# [Exercise brief]
Copy exactly, and only, the lines from the line containing "through a 20" through the last line of the records below, both included.

# [Provided data]
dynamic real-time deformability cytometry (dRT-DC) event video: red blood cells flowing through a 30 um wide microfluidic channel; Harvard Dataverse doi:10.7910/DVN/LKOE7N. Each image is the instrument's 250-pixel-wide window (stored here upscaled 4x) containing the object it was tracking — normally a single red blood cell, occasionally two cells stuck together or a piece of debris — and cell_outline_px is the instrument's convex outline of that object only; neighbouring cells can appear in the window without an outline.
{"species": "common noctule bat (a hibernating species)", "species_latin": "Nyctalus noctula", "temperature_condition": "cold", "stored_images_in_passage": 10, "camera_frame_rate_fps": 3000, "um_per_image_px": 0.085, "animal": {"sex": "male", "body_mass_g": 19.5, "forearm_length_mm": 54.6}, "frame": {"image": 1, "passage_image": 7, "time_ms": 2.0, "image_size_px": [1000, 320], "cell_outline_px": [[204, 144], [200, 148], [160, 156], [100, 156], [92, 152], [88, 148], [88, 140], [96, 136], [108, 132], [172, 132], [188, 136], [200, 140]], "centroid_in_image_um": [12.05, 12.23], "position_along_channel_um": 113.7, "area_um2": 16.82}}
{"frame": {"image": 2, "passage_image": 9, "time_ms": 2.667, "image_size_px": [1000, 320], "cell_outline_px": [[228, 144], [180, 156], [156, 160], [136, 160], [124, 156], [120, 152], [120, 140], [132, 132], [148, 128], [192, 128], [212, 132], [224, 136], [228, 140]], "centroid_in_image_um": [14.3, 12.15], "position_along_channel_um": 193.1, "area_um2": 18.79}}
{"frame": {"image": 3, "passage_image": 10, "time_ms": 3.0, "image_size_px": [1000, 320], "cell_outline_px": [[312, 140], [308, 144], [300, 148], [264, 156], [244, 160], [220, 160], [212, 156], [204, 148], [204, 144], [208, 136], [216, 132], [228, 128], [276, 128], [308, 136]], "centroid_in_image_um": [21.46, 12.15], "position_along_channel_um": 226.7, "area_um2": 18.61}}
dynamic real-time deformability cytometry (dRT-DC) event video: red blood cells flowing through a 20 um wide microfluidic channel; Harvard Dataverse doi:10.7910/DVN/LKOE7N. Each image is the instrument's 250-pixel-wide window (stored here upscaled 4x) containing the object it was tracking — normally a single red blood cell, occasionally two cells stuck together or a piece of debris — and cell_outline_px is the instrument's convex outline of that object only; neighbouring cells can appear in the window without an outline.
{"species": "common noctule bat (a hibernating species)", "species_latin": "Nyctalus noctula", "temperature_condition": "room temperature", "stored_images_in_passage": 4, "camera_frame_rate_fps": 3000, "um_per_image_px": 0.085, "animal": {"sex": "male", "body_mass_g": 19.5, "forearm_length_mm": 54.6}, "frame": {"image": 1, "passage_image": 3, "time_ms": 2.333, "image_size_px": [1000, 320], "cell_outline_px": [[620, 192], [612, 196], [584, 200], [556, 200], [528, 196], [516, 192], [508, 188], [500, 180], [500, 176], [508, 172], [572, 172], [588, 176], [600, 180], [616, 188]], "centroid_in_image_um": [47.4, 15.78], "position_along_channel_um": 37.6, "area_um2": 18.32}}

# [Answer in full]
dynamic real-time deformability cytometry (dRT-DC) event video: red blood cells flowing through a 20 um wide microfluidic channel; Harvard Dataverse doi:10.7910/DVN/LKOE7N. Each image is the instrument's 250-pixel-wide window (stored here upscaled 4x) containing the object it was tracking — normally a single red blood cell, occasionally two cells stuck together or a piece of debris — and cell_outline_px is the instrument's convex outline of that object only; neighbouring cells can appear in the window without an outline.
{"species": "common noctule bat (a hibernating species)", "species_latin": "Nyctalus noctula", "temperature_condition": "room temperature", "stored_images_in_passage": 4, "camera_frame_rate_fps": 3000, "um_per_image_px": 0.085, "animal": {"sex": "male", "body_mass_g": 19.5, "forearm_length_mm": 54.6}, "frame": {"image": 1, "passage_image": 3, "time_ms": 2.333, "image_size_px": [1000, 320], "cell_outline_px": [[620, 192], [612, 196], [584, 200], [556, 200], [528, 196], [516, 192], [508, 188], [500, 180], [500, 176], [508, 172], [572, 172], [588, 176], [600, 180], [616, 188]], "centroid_in_image_um": [47.4, 15.78], "position_along_channel_um": 37.6, "area_um2": 18.32}}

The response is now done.